Whereas the UN document grants the right to freedom of religion (which makes it a privilege). The UN statement avers that "everyone has the right to freedom of" religion. The right flows from the document itself and thus can be limited by that document if it is "exercised contrary to the purposes and principles of the United Nations" or there are "such limitations as are determined by law" placed on that right (i.e., privilege).
Under the UN Universal Declaration of Human Rights, Article 29 express power is reserved to the governments of the world and the UN to limit the right to freely practice religion listed under Article 18. Just the opposite is the case under the First Amendment to the U.S. Constitution, where Congress is expressly limited in its authority and cannot "prohibit the free exercise" of religion. That goes for all of the rights listed under the UN Document.
By the way, under the U.S. Constitution, all other God-given rights not listed are retained by the people.
U.S. Constitution Ninth Amendment
The enumeration in the Constitution, of certain rights, shall not be construed to deny or disparage others retained by the people.

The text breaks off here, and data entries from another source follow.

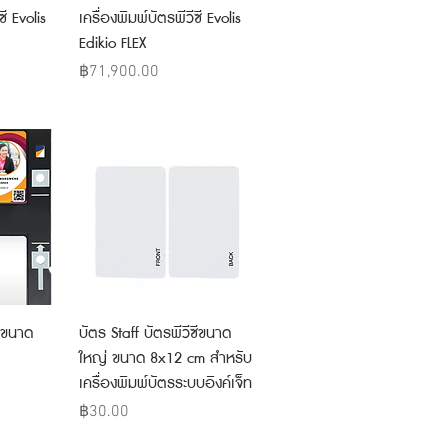
w
Quick View
ซี Evolis
เครื่องพิมพ์บัตรพีวีซี Evolis
Edikio FLEX
Price
฿71,900.00
w
Quick View
 ขนาด
บัตร Staff บัตรพีวีซีขนาด
ใหญ่ ขนาด 8x12 cm สำหรับ
เครื่องพิมพ์บัตรระบบอิงค์เจ็ท
Price
฿30.00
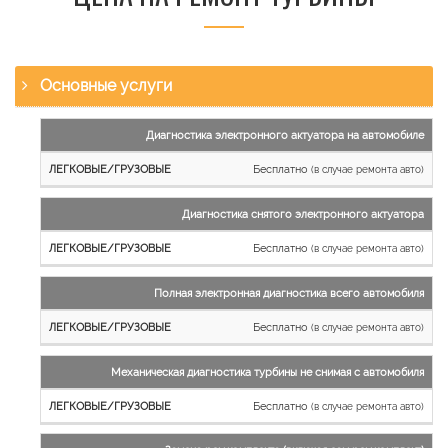
Основные услуги
Наименование
Диагностика электронного актуатора на автомобиле
работы
Бесплатно
(в случае ремонта авто)
Легковые
и
Диагностика снятого электронного актуатора
микроавтобусы
Бесплатно
Грузовые
(в случае ремонта авто)
автомобили
Полная электронная диагностика всего автомобиля
Бесплатно
(в случае ремонта авто)
Механическая диагностика турбины не снимая с автомобиля
Бесплатно
(в случае ремонта авто)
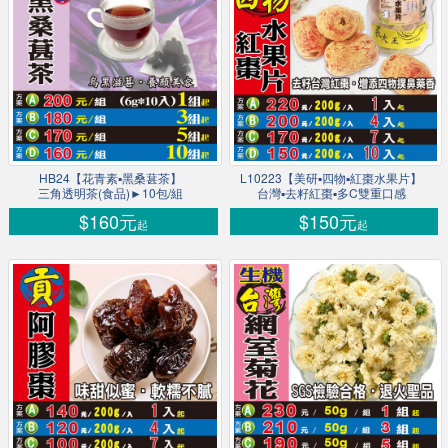
HB24【花青素▪黑桑葚茶】
L10223【美研▪四物▪紅棗水果片】
三角透明茶(食品)►10包/組
台灣▪去籽紅棗▪多C雙重口感
$160元
$150元
起
起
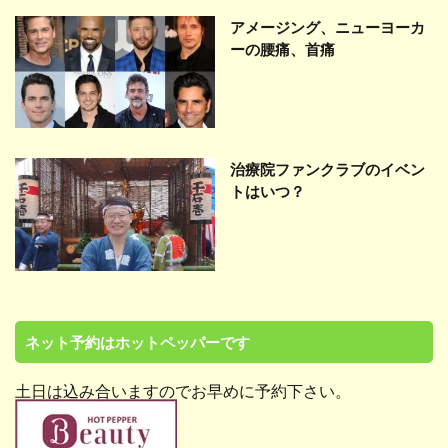
アメージング、ニューヨーカ
ーの腰痛、首痛
治療院ファンクラブのイベン
トはいつ？
ネット予約はホットペッパーです
土日は込み合いますのでお早めに予約下さい。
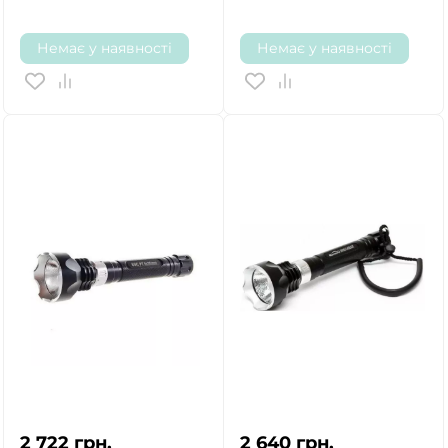
Немає у наявності
Немає у наявності
ТАК
НІ
2 722
грн.
2 640
грн.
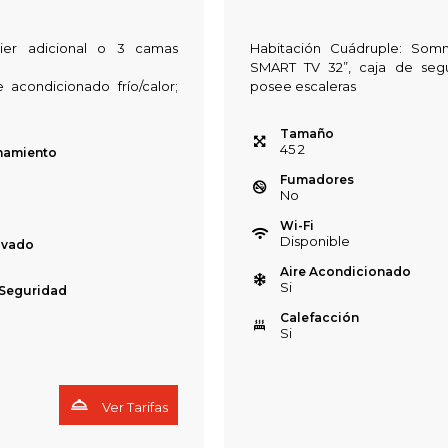
mier adicional o 3 camas
Habitación Cuádruple: Somm
SMART TV 32”, caja de segur
 acondicionado frío/calor;
posee escaleras
Tamaño
45
2
namiento
Fumadores
No
Wi-Fi
Disponible
ivado
Aire Acondicionado
Si
 Seguridad
Calefacción
Si
Ver Tarifas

The Ninth Amendment makes it clear that the list of rights in the Bill of Rights is just that, a list (enumeration). It is not a granting of rights. All other rights not listed are retained by the people. That means that all God-given rights to life, liberty, and property are retained by the people. Just because some important ones are specifically listed does not mean that the God-given rights that are not listed are unimportant or infringeable. That is what distinguishes the U.S. Constitution from all others.
On Wed, Mar 18, 2020 at 3:44 AM Rory Cooper Rory.Cooper@tsogosun.com wrote: Well that is interesting. Edward do you foresee the Constitution of USA being trumped by a higher constitution, for example one from the UN? This may be where all this is headed. In simple terms you have no rights or a constitution protecting those rights.